本文:
<<<<
2015.10.22

2SC828と2SC1815の互換性について

いきさつ
トランジスタの互換表を作成・公開したところ、(こちらの記載不備ではないのですが)疑問点がある、という書き込みをネット上で発見しました。
CQ出版社発行のトランジスタ互換表で、松下(現パナソニック)の2SC828の互換品が東芝の2SC1815となっていますが、『2SC828(ft=220MHz)の代用が2SC1815(ft=80MHz)とは、おかしい』という趣旨でした。
1ヶ月くらい後の調査で自分自身は理解・納得していたのですが、先日メールでコメントを頂戴しましたので、整理しておきます。
トランジスタ規格表のデータ
手持ちのトランジスタ規格表(85年)に掲載されているデータを以下に示します。各トランジスタ毎に1行で掲載されているデータです。必要な情報のみに絞るため、不要箇所を削除し編集してあります。
2SC828のftは220MHz、2SC1815のftは>80MHzとなっています。この表現の違い、お分かりでしょうか。
2SC828は標準値(typ)、2SC1815は最小値(min)であるような記述です。同一ではなさそうです。
メーカーのデータシート
メーカー公表のデータシートをインターネットでダウンロードしました。基本的な電気的特性は、1行で標記されています。
<2SC828> 松下
ftは標準値(typ)で220MHzとなっています。条件のf=200MHzはミスでしょう。
<2SC1815> 東芝
ftは最小値(min)80MHz、標準値(typ)200MHzです。
下記のデータシートは、80年頃のものと思われます。2001年発行のデータシートは、min80MHzのみで、typの値は記載されていません。
ft標準値だけ見れば、ほぼ同等です。但し、測定条件が異なります。
>>>>
掲載項目一覧:
<<<<
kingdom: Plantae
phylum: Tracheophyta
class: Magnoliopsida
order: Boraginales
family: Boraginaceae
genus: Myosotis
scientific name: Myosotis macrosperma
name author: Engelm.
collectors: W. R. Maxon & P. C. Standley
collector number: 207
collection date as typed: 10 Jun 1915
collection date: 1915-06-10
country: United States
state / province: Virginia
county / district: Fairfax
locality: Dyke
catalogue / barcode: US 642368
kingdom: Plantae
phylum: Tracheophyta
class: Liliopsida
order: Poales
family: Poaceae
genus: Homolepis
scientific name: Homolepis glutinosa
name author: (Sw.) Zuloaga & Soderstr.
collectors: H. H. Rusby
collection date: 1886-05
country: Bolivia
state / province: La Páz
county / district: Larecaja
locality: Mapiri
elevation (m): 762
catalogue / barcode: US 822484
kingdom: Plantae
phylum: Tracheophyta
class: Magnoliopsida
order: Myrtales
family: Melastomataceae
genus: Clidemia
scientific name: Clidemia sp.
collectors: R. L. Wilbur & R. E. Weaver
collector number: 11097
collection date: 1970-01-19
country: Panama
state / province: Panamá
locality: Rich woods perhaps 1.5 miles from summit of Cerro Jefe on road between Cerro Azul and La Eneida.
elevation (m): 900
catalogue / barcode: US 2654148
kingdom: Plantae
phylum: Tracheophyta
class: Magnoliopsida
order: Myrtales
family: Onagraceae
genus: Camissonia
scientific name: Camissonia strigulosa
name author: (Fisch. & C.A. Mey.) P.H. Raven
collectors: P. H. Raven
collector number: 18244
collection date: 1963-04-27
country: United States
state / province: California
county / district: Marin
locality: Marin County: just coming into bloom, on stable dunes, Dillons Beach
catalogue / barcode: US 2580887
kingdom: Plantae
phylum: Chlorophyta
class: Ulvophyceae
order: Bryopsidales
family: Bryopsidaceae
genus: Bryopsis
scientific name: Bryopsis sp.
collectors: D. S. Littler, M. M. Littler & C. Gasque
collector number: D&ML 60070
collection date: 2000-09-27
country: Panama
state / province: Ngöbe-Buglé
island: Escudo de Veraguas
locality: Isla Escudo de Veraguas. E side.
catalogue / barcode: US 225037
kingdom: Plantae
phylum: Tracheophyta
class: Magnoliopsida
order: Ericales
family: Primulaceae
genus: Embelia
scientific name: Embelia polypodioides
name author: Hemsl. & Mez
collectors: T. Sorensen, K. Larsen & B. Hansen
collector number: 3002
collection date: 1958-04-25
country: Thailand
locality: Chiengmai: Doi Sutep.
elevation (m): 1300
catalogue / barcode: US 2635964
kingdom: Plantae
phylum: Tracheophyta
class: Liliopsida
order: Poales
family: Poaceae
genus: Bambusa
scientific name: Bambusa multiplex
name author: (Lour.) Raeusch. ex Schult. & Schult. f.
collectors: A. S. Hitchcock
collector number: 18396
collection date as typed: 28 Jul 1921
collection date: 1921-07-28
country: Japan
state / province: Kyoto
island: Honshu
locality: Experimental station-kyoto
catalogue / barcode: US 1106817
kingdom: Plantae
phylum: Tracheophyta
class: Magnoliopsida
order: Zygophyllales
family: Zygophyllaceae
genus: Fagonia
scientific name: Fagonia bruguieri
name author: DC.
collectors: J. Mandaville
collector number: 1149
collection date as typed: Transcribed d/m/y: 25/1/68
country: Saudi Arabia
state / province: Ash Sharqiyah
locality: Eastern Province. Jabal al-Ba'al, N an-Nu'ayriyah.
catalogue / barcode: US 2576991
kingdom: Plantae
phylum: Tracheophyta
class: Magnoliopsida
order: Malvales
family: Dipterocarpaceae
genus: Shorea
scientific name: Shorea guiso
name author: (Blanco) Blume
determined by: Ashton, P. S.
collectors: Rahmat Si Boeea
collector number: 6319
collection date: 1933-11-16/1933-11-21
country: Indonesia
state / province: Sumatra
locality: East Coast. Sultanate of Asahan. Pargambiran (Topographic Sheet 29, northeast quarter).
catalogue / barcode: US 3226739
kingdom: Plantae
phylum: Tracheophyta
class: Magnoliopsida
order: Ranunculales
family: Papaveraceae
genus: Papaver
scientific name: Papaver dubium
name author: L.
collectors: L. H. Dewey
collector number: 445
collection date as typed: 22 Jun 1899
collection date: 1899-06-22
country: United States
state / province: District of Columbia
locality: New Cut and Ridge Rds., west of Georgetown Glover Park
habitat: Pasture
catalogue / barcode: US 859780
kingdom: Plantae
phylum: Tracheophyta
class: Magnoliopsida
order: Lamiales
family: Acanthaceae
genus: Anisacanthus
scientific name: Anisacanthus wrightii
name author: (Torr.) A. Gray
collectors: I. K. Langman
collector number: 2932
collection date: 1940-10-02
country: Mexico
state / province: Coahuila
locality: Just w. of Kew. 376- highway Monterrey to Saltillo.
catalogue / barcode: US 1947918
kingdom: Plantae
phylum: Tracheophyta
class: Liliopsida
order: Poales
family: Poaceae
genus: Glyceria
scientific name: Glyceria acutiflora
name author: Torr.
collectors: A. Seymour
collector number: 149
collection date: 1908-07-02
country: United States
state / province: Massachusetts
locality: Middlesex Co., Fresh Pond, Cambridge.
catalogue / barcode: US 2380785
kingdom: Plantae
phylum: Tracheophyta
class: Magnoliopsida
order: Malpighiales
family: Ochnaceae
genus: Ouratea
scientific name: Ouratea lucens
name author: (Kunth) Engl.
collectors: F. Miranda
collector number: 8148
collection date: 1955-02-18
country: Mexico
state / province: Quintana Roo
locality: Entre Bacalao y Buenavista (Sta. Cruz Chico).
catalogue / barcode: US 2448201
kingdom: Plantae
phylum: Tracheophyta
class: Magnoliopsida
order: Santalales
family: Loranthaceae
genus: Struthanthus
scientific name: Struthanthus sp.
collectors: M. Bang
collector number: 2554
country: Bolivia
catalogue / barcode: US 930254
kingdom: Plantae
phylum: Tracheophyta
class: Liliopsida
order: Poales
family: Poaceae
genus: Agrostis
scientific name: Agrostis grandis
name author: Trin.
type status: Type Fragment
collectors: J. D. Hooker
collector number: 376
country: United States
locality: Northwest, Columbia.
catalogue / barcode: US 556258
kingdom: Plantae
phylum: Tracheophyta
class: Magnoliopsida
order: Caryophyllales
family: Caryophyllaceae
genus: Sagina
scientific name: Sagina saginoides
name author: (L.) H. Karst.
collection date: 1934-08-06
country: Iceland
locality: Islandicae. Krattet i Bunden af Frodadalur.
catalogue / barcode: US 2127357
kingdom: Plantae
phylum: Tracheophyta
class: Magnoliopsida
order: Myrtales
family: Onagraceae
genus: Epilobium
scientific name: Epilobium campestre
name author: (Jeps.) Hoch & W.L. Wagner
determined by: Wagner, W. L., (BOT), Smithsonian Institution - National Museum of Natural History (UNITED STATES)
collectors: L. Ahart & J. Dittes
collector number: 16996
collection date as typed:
>>>>
資料の読解:
**A.** トランジスタの互換性に関する本文に出てくる周波数の値（MHz単位）を、重複を除いてすべて挙げてください。
**B.** トランジスタの互換性に関する本文を、最後の文の後から書き進めてください。

想定解答:
**A.** 220MHz、80MHz、200MHz

**B.**
測定条件をなるべく揃えよう・・・と、グラフを探しました。2SC828はftとエミッタ電流Ieの特性、2SC1815はftとコレクタ電流Icの特性のみありました。IeとIcはほぼ同じですから、バイアスのVCBとVCEの違いはありますが何とか比較可能と判断しました。
2SC828 2SC1815
IeあるいはIcが1-2mAの条件ではftは150-220くらいです。ほぼ同等でしょう。他のパラメータまで比較しませんが、互換品という判断は間違ってはいないようです。
Ie・Icを大きくすると、ftが上昇します。2SC828は350MHz、2SC1815は500MHzまで上限が伸びます。
もちろん、デバイスのばらつきや回路条件の変動で余裕が無くなるため、設計者は無理をすべきではありません。
2SC828から2SC1815へは変更可能だが、逆は動作しないことがあり得る、と考えます。
まとめ
規格表に記載された情報1行だけでは全特性は表現出来ません。測定時のバイアス条件だけでもVCE、IC、IB等ありますし、温度も無視出来ません。データシートをじっくり見ると、思わぬ発見があります。
余談になりますが、安価で評判の高いソニーの2SK125はメーカー製リグの430MHz高周波増幅で使われていました。規格表では100MHzの動作例しかないのですが、データシートを見ると500MHzの特性データが出ています。
コストパフォーマンスの良さを、メーカーは分かっていたんですね。